I've often wondered what the Hell they meant, those bumper stickers on the rear windows of the Fords, Chevys and Dodges as they sped perilously close to me, a longhaired high school senior hitching my way east on route #202.
"America, Love it or Leave It!"
It was 1970 and I was on my way to my draft board in Portland, Maine, to convince the WW2 vets that I was a Concientious Objector. The dudes in the pickups w/the gun racks were pissed. Their idea of a loyal American was someone who did not dissent from government propaganda while I figured dissent was patriotic and inspired crucial debate. And even a cursory examination of the then full-on Vietnam debacle ran counter to the government blather...

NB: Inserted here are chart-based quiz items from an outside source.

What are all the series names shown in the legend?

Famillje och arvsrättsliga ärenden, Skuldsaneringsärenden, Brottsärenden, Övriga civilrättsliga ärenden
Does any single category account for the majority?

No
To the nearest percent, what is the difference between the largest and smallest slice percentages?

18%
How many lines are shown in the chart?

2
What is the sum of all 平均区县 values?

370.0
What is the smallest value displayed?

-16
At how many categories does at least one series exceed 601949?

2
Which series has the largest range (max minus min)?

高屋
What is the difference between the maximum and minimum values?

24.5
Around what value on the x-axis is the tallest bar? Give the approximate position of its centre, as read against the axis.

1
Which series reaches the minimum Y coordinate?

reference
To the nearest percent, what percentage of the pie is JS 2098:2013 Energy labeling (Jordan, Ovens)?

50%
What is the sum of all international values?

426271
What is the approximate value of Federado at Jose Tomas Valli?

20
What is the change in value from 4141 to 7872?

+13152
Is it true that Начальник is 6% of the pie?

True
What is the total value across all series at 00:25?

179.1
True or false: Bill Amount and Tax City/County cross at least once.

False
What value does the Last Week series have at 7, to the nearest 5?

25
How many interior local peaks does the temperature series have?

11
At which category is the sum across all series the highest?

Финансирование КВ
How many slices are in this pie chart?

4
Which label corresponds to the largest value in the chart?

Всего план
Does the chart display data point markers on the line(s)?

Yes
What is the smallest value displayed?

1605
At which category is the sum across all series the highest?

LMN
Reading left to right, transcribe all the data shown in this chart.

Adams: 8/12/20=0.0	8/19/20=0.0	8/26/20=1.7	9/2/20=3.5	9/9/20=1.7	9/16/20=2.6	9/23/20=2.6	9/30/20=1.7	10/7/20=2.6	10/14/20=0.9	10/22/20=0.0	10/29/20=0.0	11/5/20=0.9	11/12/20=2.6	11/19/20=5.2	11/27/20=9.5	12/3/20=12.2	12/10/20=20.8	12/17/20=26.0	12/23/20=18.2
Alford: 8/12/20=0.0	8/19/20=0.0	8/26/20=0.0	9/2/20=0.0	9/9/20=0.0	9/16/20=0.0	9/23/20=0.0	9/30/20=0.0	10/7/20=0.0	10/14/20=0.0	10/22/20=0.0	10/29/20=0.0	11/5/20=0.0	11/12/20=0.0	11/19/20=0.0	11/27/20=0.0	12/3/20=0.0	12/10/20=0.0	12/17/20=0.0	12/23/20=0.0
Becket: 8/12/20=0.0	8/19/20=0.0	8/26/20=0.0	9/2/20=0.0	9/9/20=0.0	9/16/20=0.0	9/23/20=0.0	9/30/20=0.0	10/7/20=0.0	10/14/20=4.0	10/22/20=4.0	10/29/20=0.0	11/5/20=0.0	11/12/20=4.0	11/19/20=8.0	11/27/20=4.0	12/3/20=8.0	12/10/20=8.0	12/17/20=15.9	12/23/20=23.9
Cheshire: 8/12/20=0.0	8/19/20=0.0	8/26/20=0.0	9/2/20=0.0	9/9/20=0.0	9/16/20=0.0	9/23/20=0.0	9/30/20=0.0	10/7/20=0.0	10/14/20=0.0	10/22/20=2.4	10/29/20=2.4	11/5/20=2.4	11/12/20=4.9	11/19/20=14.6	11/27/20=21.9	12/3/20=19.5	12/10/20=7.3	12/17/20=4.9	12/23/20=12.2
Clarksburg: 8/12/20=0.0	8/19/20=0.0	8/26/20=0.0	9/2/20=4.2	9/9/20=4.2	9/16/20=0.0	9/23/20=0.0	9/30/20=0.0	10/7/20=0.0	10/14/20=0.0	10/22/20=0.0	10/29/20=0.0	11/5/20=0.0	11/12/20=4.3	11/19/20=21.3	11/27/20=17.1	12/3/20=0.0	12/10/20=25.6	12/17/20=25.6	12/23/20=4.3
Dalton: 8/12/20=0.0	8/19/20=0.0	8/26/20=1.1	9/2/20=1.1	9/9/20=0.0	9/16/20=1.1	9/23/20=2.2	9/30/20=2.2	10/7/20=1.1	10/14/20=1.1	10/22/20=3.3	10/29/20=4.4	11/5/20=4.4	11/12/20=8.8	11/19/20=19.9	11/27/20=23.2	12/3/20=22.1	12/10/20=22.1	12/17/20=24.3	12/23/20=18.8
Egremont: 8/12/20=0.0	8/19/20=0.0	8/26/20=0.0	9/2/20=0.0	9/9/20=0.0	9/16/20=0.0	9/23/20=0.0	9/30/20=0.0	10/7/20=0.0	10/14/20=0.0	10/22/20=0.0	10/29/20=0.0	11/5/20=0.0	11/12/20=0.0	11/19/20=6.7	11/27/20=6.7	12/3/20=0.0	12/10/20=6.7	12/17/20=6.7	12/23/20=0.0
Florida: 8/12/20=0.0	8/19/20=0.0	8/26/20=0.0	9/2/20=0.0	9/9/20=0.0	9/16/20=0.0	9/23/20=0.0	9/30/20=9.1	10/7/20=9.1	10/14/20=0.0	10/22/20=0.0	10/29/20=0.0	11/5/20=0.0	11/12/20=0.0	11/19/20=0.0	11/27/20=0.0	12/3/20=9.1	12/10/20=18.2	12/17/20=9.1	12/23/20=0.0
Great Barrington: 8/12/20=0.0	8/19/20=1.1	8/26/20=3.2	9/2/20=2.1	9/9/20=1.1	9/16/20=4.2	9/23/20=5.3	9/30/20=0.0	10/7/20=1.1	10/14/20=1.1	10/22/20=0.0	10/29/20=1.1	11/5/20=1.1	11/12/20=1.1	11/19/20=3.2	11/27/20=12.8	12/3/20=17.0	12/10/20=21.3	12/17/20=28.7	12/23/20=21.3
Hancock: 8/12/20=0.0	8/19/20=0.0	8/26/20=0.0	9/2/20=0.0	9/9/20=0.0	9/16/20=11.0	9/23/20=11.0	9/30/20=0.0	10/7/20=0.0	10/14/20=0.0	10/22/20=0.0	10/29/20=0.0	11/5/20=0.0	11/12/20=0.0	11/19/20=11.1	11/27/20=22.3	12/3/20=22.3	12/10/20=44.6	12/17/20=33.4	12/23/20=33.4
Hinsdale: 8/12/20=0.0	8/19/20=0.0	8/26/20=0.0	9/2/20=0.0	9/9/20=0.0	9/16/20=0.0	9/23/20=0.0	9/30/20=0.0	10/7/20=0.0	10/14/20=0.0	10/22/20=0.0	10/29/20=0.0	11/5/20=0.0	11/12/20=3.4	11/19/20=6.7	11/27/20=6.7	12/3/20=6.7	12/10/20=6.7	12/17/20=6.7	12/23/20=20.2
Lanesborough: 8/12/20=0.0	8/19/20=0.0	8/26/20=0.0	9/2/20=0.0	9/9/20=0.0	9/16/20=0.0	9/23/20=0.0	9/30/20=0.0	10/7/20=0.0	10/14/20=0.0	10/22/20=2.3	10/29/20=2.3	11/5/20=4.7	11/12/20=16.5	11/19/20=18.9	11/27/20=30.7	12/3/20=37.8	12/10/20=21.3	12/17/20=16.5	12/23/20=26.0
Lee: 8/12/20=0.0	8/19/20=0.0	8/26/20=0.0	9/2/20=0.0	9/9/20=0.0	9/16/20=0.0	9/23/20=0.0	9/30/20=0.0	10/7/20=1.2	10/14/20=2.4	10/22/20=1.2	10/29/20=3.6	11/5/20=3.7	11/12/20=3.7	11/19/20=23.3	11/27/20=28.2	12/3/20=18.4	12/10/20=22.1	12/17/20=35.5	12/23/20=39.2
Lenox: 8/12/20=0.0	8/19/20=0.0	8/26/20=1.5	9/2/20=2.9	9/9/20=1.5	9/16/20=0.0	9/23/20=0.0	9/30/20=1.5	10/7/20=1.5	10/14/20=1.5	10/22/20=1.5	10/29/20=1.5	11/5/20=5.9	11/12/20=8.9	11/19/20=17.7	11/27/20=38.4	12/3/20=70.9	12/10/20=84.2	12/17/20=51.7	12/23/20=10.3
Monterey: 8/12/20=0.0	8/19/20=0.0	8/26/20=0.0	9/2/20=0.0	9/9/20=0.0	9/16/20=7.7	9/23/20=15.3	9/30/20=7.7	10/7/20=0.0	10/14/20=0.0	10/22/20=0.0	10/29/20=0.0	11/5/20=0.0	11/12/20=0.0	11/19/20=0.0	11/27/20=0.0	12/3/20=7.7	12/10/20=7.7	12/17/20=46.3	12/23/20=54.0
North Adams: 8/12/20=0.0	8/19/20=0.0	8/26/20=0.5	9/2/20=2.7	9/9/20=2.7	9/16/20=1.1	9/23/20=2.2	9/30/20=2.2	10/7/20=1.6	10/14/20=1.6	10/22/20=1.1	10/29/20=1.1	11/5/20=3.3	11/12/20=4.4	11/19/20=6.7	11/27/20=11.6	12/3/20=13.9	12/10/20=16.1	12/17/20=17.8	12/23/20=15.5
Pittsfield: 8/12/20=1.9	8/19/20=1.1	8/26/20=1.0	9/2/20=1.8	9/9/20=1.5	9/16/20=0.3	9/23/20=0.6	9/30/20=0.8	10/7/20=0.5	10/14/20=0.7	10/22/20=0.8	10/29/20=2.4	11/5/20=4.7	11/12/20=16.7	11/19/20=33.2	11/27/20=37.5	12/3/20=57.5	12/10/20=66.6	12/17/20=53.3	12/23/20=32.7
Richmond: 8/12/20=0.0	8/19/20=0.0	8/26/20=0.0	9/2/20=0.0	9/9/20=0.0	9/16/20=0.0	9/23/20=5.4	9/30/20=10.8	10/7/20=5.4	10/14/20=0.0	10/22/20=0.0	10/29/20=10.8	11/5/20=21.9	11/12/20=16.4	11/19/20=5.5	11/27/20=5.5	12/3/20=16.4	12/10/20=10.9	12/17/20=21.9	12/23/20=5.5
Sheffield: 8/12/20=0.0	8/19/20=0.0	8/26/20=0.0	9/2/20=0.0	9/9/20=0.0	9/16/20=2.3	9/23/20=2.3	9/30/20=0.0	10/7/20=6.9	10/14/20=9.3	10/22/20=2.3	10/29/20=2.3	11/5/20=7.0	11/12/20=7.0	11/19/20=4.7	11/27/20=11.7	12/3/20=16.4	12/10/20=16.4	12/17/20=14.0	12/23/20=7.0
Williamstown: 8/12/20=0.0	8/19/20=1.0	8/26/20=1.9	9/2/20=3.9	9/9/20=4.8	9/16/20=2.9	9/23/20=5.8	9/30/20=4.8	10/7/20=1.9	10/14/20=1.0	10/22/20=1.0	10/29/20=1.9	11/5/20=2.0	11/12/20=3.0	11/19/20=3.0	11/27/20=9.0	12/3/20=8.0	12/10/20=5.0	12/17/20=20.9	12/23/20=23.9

Silly me. I hadn't come from an authoritarian family in which "Daddy knows best" and questioning that authority was practically Marxist. I hadn't come from a church in which the minister or priest explained my relationship to God. I hadn't gone to a school where a vapid parochial history was jammed down my throat. I was lucky. I had listened to the voices of Thoreau, George Fox, and Karl Marx, among others. I took my self-education seriously and determined that americans in general were deliberately under-educated. But by whom and why?
In fact, I had come from a long tradition of non-traditional New England curmudgeons. Forty years later, still aghast at the elitists ruining my country and my all too compliant fellow citizens going sheepishly along on the road to perdition, I have to wonder, "Why?"
What is it about americans that we can imagine ourselves to be smart, independent thinkers in charge of our individual destiny when in reality we are low-information authoritarian worshippers subjected to sucessful lifetime propaganda that would make the editors of Pravda blush?
One answer is Big Daddyism. A broken idea of fatherhood. An authoritarian notion of fatherhood. An emasculation of real men and a substitution of the macho man. To me, a real Father is present and accounted for, is not AWOL, physically or emotionally. He hopefully apologizes regularly and models that process of learning where facts trump beliefs. Every question deserves a debate, each opinion requires a legitimate defense, power-tripping is a sign of weakness and nonviolence a sign of strength. Dialog, debate and communicate.
We have instead a taciturn fiction of a John Wayne kind of Dad who is a hollow man manufactured by Hollywood. This is old news, but the yearning for a real Dad by other young men is a current event. Young men go to war to find fathers. They become addicts for lack of fathers. They become misogynistic, antagonistic and poor fathers themselves for lack of a coherent model.
Men with bad bumper stickers had bad fathers, sorry, it's that simple.